• [INSTRUCTIONS TO FOLLOW]: Rewrite the lines of text in the items below as a single numbered list, leaving out any blank lines.

Extracted page text data

-- Opening Marker --

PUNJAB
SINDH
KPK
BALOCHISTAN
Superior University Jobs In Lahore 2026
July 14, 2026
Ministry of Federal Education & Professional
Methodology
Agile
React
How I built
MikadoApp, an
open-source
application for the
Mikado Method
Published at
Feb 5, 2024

-- Closing Marker --

• [COMPLETED TASK]:
1. PUNJAB
2. SINDH
3. KPK
4. BALOCHISTAN
5. Superior University Jobs In Lahore 2026
6. July 14, 2026
7. Ministry of Federal Education & Professional
8. Methodology
9. Agile
10. React
11. How I built
12. MikadoApp, an
13. open-source
14. application for the
15. Mikado Method
16. Published at
17. Feb 5, 2024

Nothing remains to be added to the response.